The changes follow a report made by a blue-ribbon panel of external scientists and educators commissioned by the Chancellor. A follow-up internal task force made additional recommendations based on the external panel’s report. Both studied the University’s doctoral programs to determine whether the unique “consortial model” has worked as well for the sciences as it does for humanities and social sciences. The task force, which completed its work late last year, decided that it didn’t.

“The consortium operates brilliantly in the humanities,” said Kelly. “It works well in the social sciences, but if CUNY wishes to take a step forward in the bench sciences, it needs to recast the way it manages doctoral education.”

Nationally, the University’s doctoral programs in philosophy, classics, music, and art history, among others in the humanities and social sciences, have ranked in the top 10. History, political science, anthropology and comparative literature programs have landed in the top 20.

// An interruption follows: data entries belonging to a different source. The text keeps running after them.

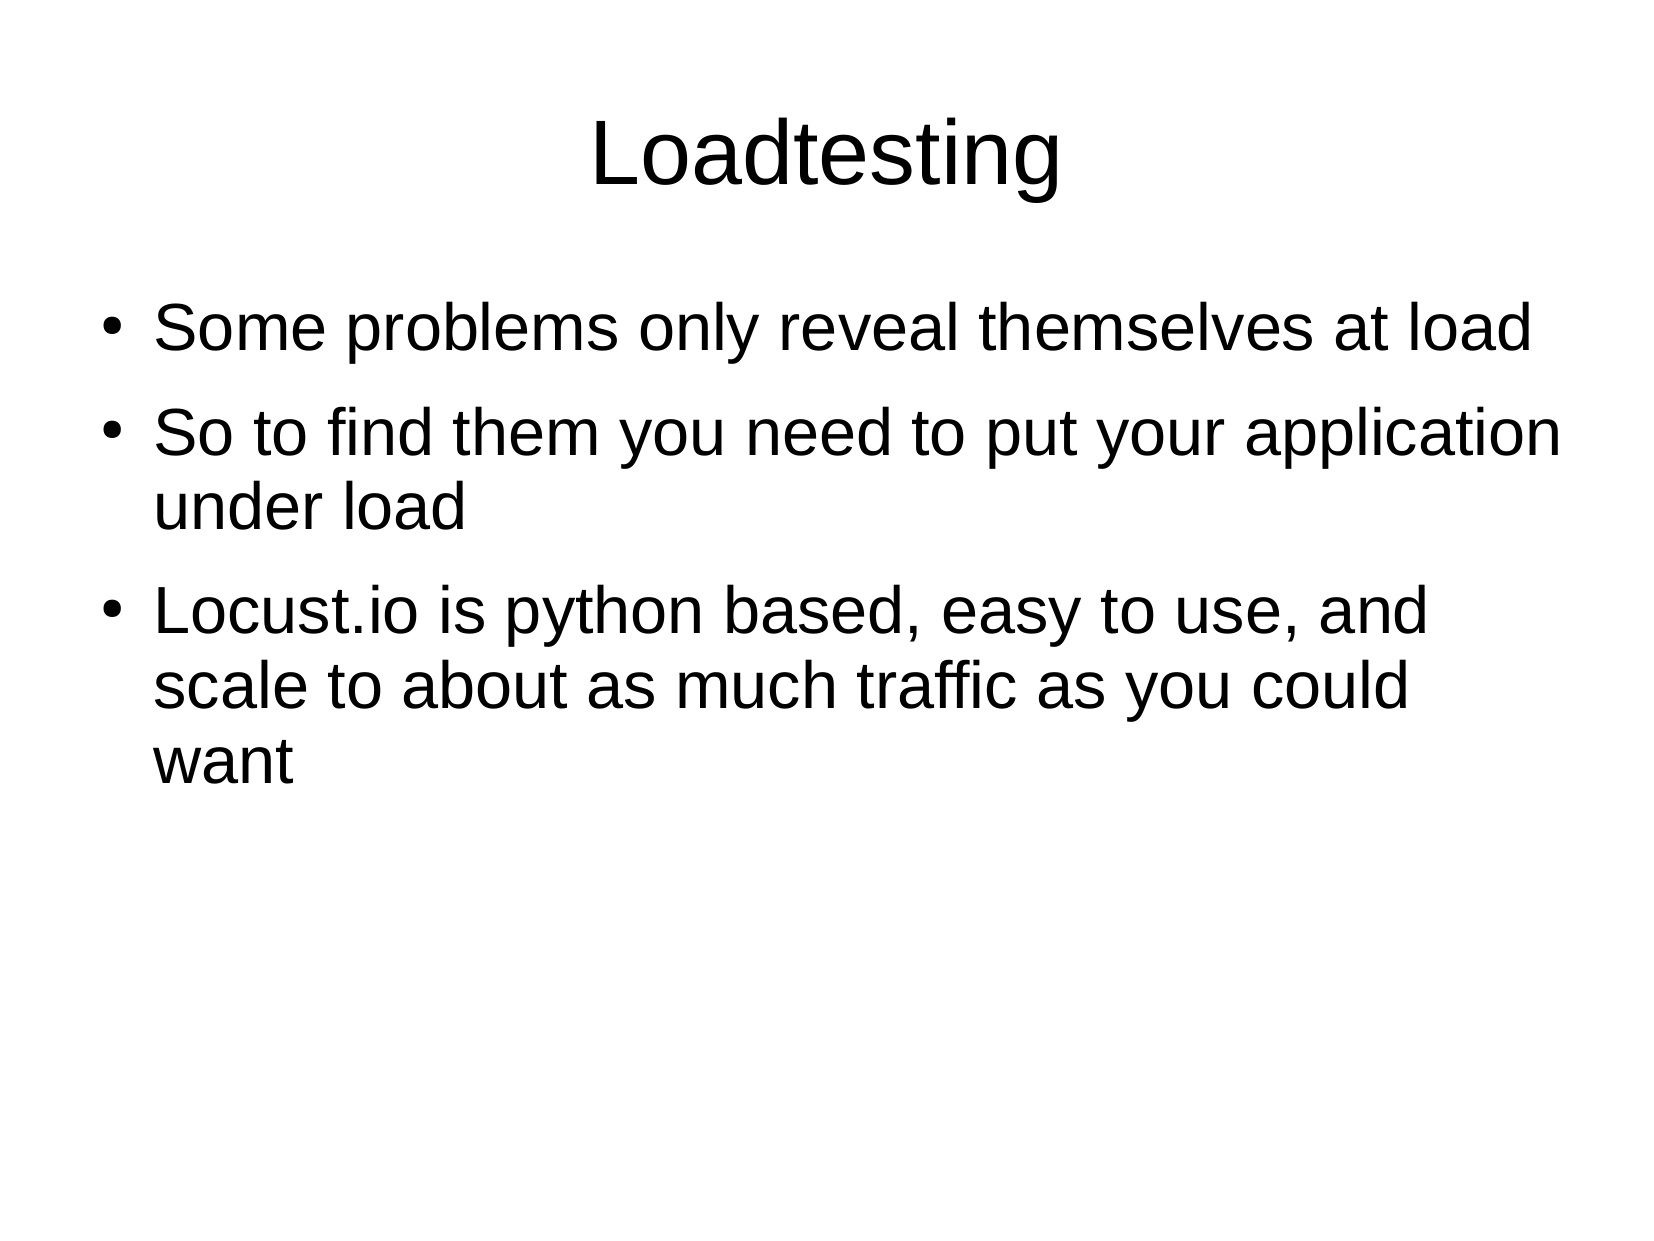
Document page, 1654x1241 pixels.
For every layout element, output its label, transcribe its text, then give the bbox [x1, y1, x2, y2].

list Some problems only reveal themselves at load So to find them you need to put your application under load Locust.io is python based, easy to use, and scale to about as much traffic as you could want [82, 290, 1571, 1010]
title Loadtesting [82, 49, 1571, 257]
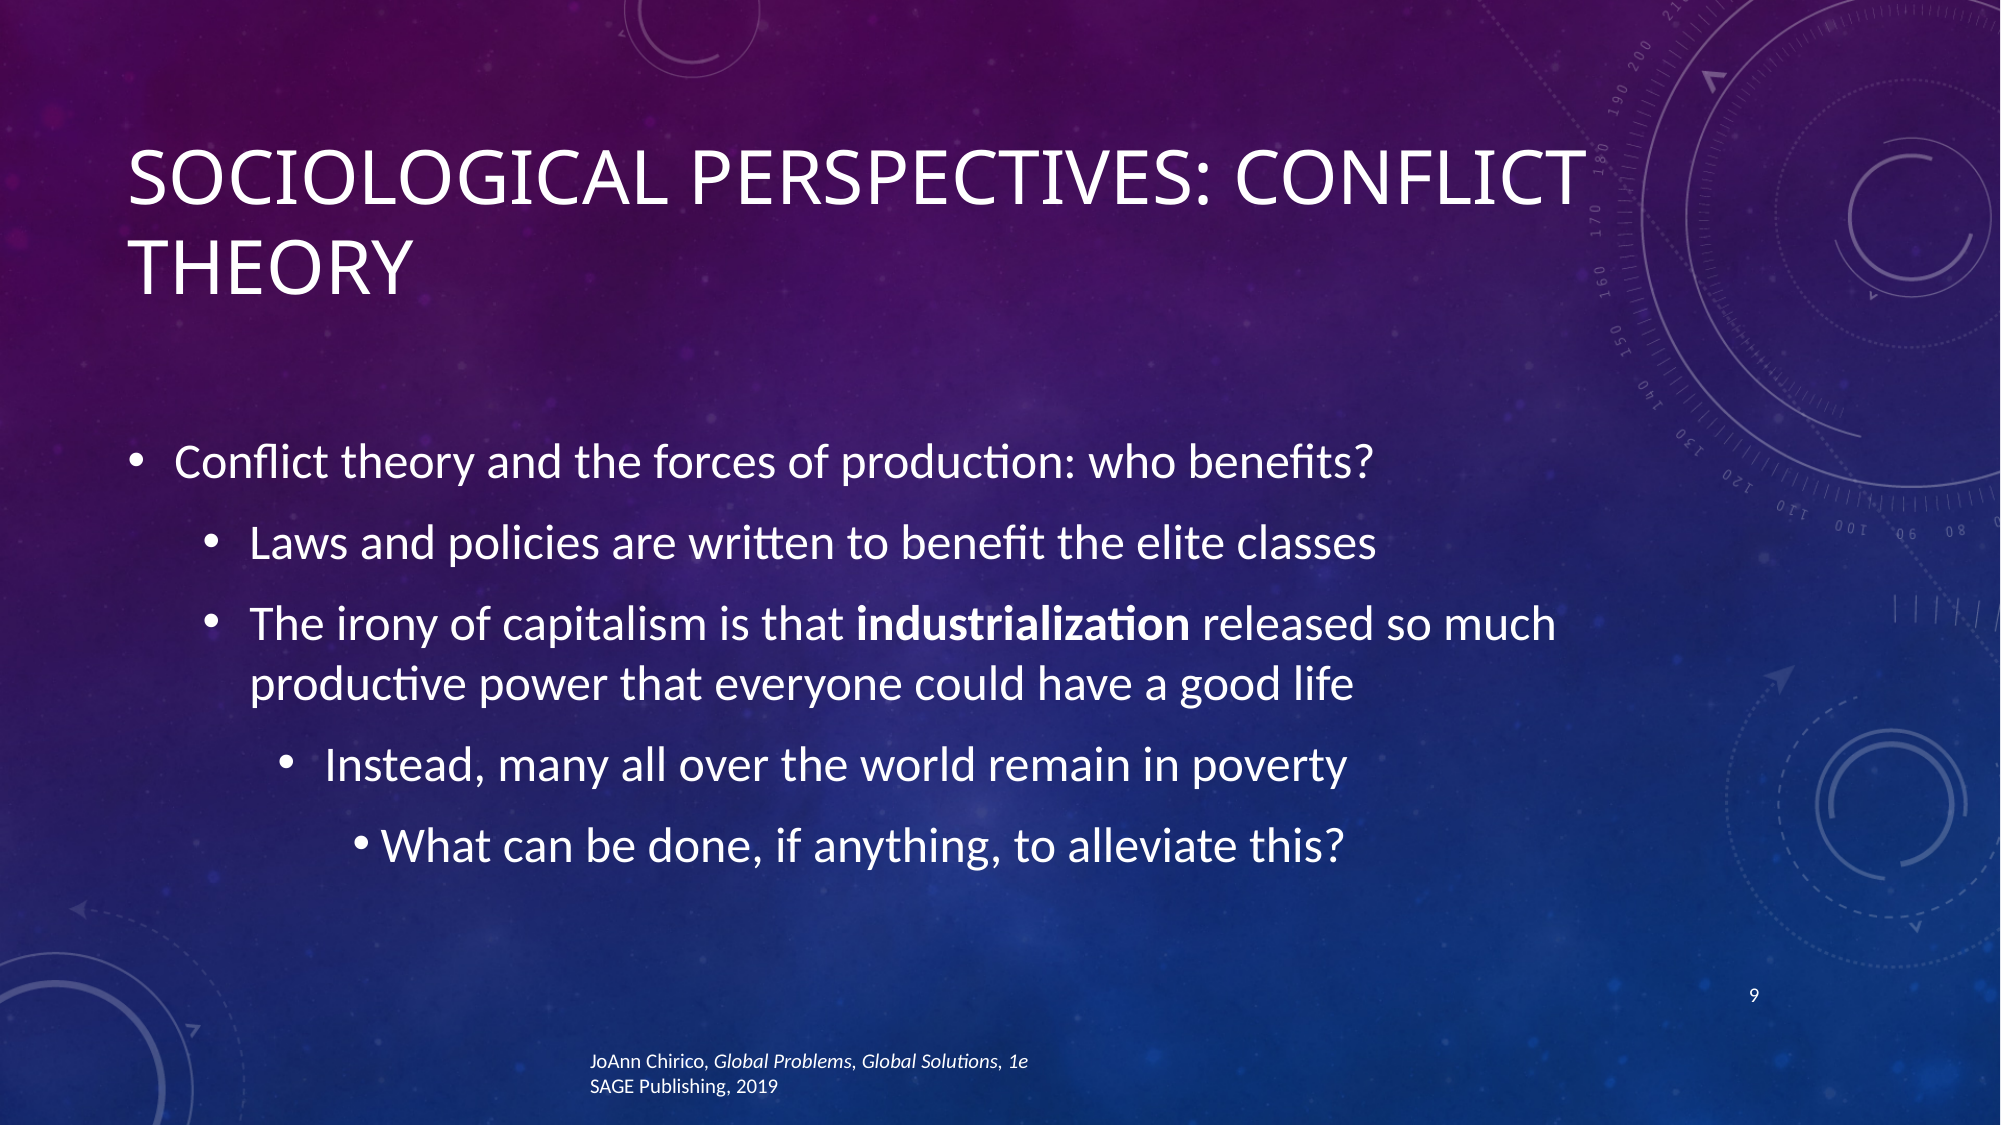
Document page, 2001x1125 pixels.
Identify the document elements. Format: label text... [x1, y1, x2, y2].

title Sociological Perspectives: Conflict Theory [112, 99, 1775, 339]
list Conflict theory and the forces of production: who benefits? Laws and policies are written to benefit the elite classes The irony of capitalism is that industrialization released so much productive power that everyone could have a good life Instead, many all over the world remain in poverty What can be done, if anything, to alleviate this? [112, 351, 1775, 950]
picture [0, 0, 2001, 1125]
footer JoAnn Chirico, Global Problems, Global Solutions, 1e SAGE Publishing, 2019 [575, 1042, 1425, 1103]
slide_number <number> [1684, 963, 1775, 1025]
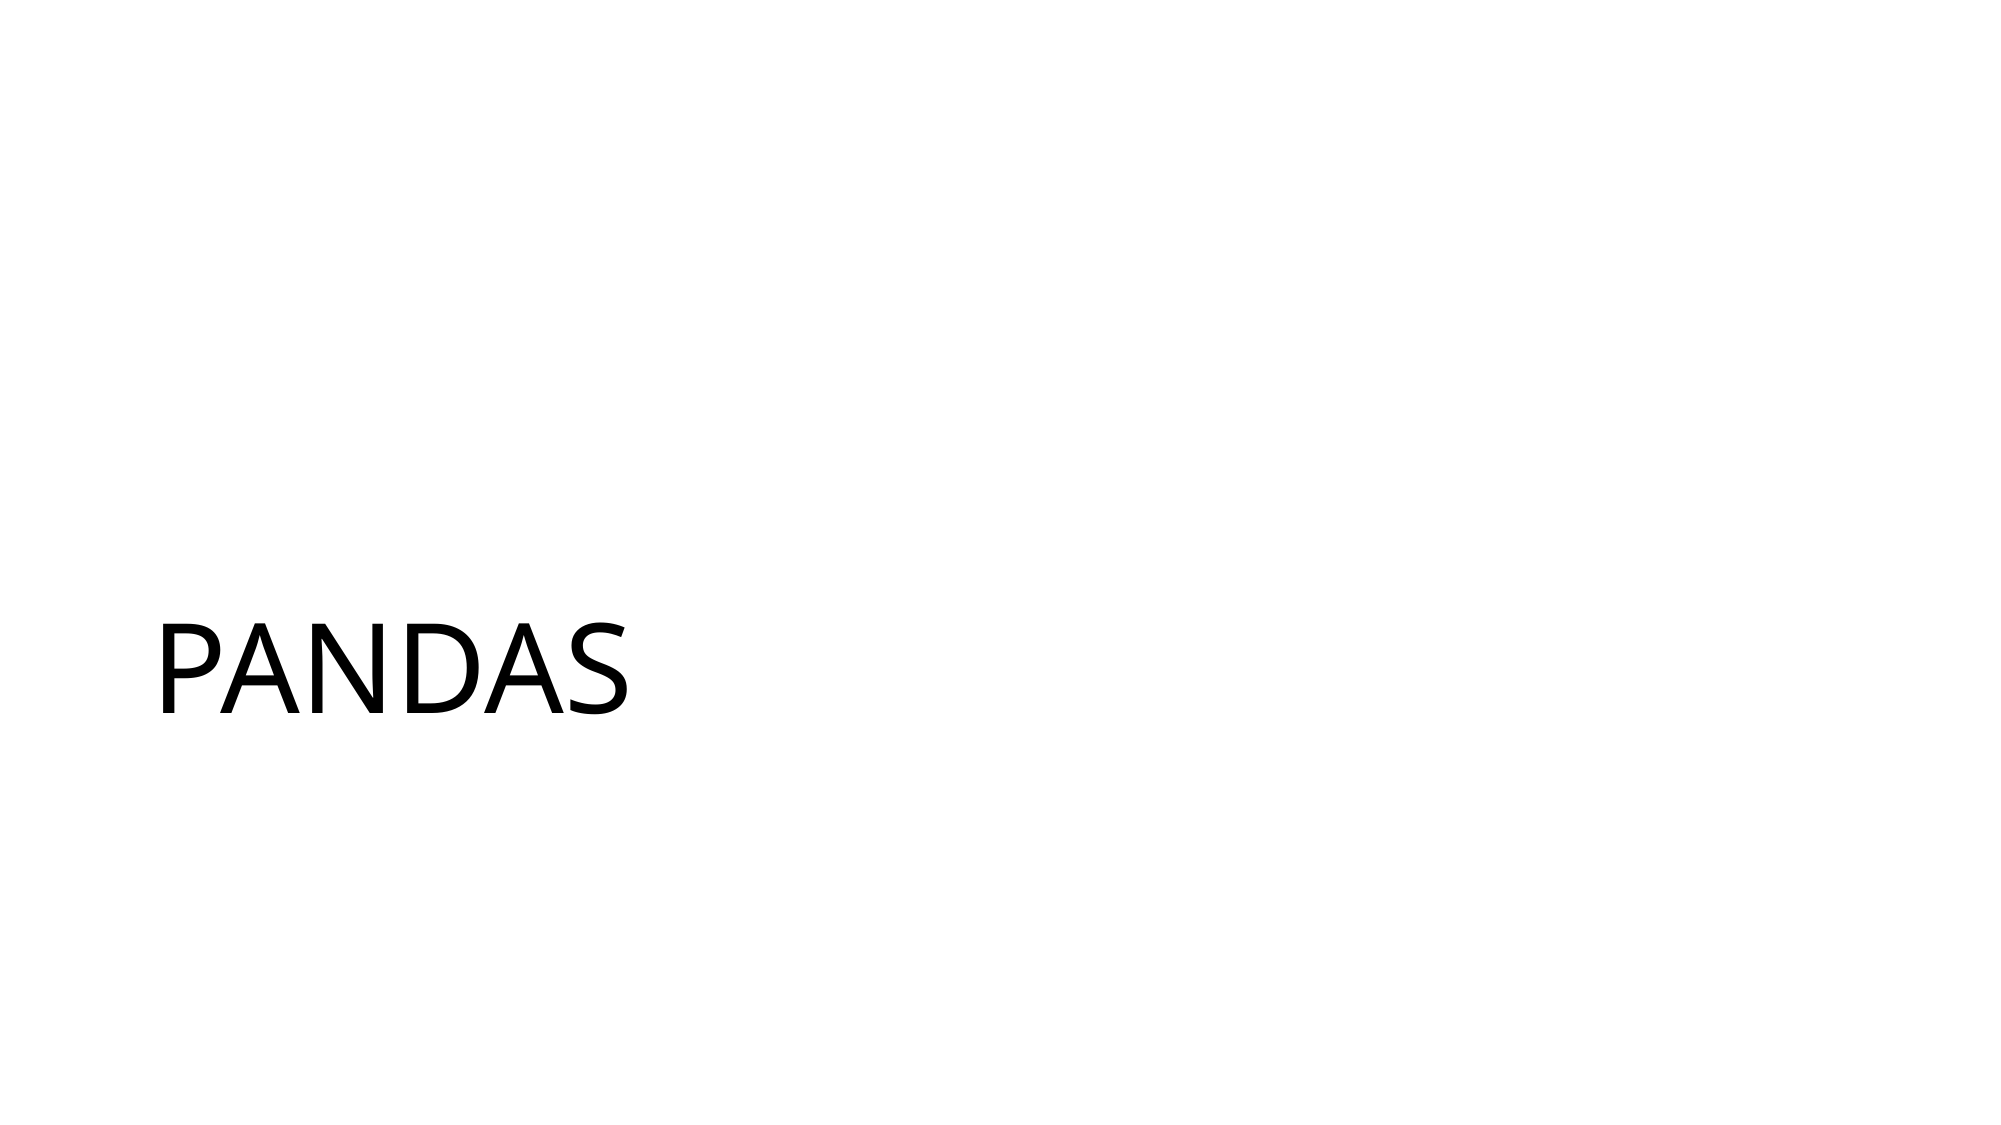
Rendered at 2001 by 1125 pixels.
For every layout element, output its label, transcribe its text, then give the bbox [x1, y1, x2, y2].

title PANDAS [136, 280, 1862, 749]
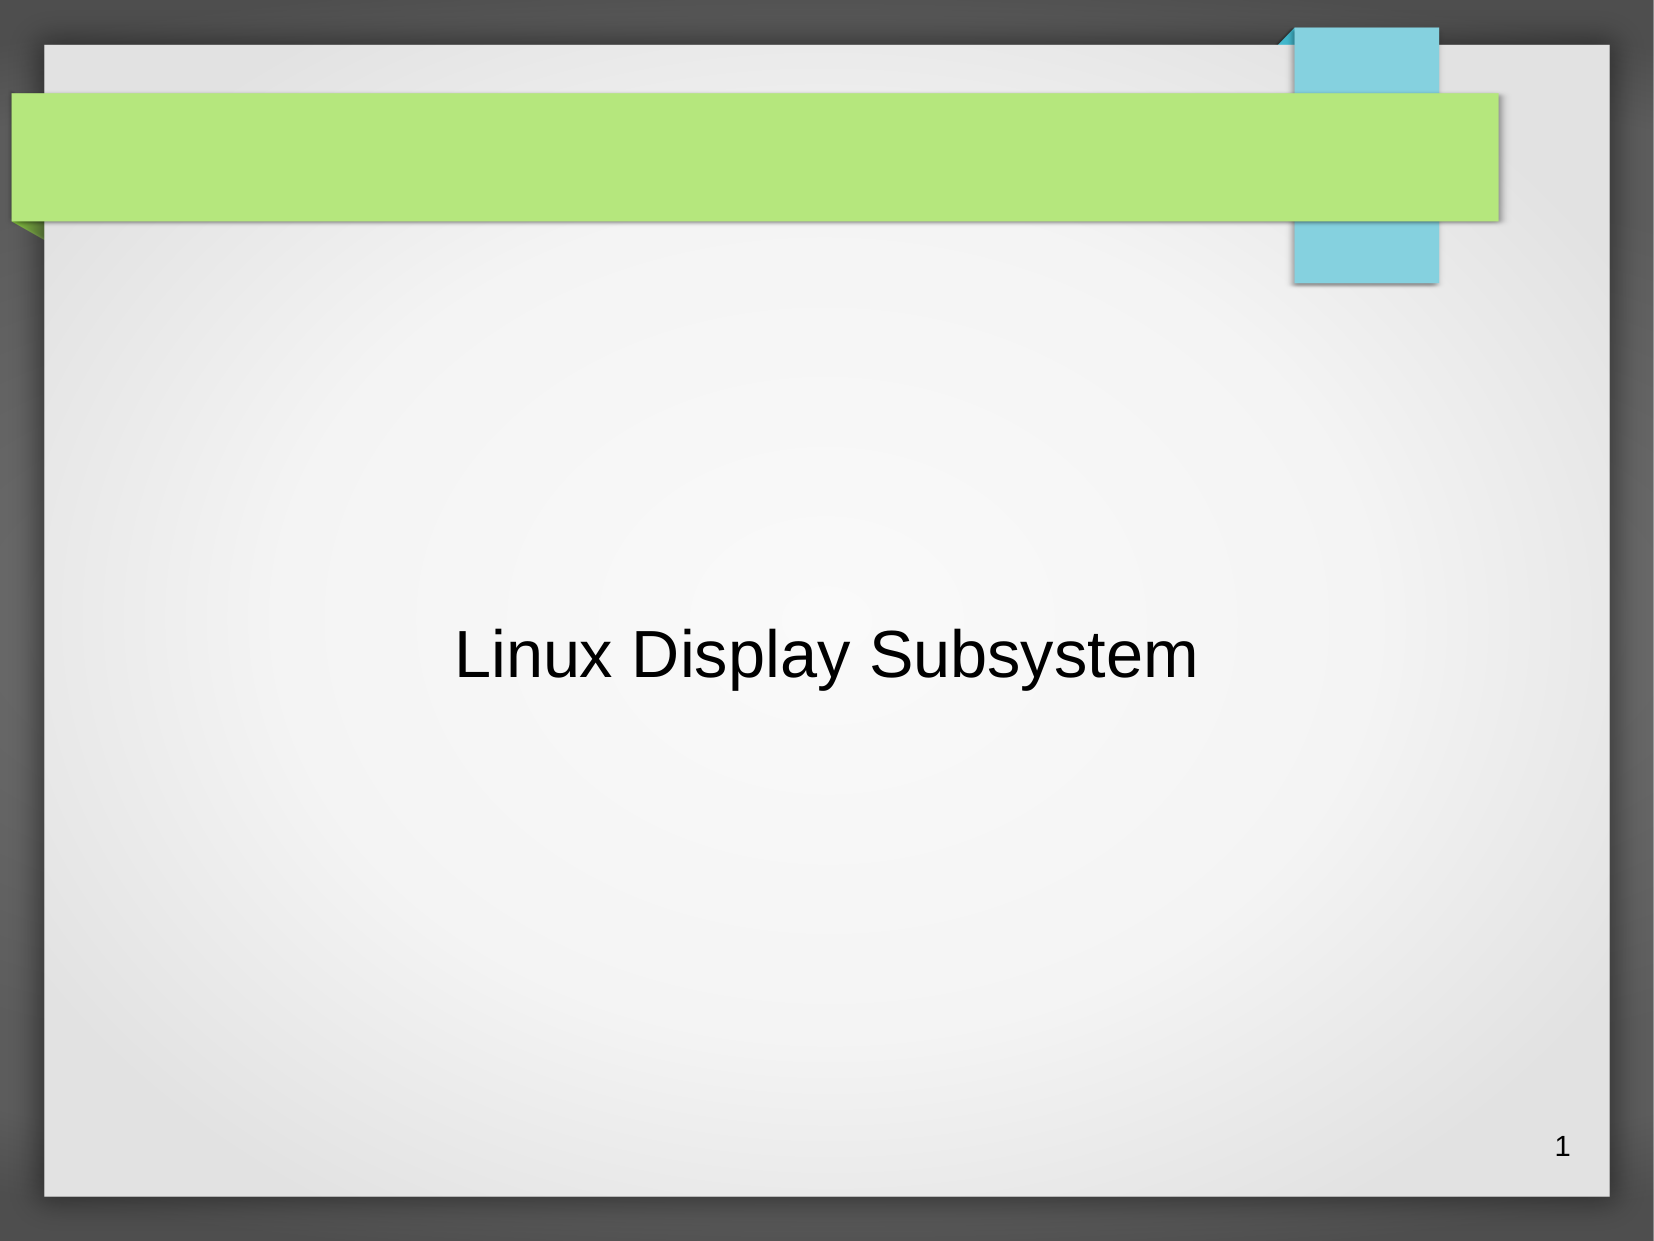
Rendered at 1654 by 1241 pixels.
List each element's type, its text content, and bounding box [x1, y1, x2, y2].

For now, joint degrees will be granted by Hunter and City Colleges, which together educate 50 percent of doctoral science students. “These are institutions that dwarf all of the other campuses with respect to the amount of sponsored programs in science and engineering,” the Chancellor said at a Brooklyn public hearing in February. But he believes that as other colleges strengthen their science commitment, they will also be able to award joint doctoral degrees. The presidents of both Brooklyn and Queens Colleges have indicated they want to bolster science and research programs. “I trust they will, and over a reasonable period of time I would suspect that we will see both Brooklyn and Queens coming into the fold as well,” the Chancellor said.

Kelly believes sharing the costs will help the colleges focus on how far they want to go with doctoral science education. “Colleges are being encouraged to make judgments about their mission,” he said.

“If doctoral education in the sciences is one of the college’s priorities, it can, through its investment strategies, move toward doctorate-granting status, precisely as Hunter and City have done.”